Which lines of the data below contain "amount"? Please show them all.

▸ Stored data entries
************

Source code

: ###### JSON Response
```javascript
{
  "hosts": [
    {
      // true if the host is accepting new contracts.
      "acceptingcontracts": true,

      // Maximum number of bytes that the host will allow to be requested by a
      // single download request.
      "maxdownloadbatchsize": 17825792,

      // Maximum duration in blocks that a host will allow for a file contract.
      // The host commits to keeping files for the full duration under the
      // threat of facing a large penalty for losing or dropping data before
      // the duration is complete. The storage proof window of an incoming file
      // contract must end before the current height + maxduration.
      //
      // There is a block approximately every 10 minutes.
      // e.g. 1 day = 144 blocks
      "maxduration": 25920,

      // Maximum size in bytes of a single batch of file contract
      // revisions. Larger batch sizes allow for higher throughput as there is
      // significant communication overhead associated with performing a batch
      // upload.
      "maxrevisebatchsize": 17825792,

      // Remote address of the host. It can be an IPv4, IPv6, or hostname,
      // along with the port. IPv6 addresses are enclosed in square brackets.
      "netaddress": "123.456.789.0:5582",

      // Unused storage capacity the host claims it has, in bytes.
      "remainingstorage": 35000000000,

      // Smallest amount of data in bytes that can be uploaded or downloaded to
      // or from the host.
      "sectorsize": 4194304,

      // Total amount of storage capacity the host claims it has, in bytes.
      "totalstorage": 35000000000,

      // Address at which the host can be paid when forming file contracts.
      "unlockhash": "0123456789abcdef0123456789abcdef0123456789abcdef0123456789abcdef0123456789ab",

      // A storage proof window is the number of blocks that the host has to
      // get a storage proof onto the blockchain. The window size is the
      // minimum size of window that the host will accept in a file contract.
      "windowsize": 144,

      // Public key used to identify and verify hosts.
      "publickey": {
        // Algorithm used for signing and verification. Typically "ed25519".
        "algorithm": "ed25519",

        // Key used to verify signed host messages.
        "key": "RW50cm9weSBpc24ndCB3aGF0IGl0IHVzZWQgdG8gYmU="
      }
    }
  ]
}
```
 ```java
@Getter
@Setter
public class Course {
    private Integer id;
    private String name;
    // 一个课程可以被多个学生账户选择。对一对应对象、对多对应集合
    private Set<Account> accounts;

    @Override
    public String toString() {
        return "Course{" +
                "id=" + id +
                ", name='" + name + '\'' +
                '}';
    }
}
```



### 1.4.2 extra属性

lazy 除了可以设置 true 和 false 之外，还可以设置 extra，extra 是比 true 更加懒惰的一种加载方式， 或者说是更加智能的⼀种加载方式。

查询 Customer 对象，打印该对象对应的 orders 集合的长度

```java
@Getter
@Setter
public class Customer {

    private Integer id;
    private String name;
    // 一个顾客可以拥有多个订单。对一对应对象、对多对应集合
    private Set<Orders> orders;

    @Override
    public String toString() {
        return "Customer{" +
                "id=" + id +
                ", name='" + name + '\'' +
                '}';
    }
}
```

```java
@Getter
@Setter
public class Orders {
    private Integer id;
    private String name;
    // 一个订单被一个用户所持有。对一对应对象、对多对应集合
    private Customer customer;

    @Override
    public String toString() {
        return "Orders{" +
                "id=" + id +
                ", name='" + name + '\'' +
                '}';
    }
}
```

************

▸ SOLUTION FOR THIS PROBLEM
      // Smallest amount of data in bytes that can be uploaded or downloaded to
      // Total amount of storage capacity the host claims it has, in bytes.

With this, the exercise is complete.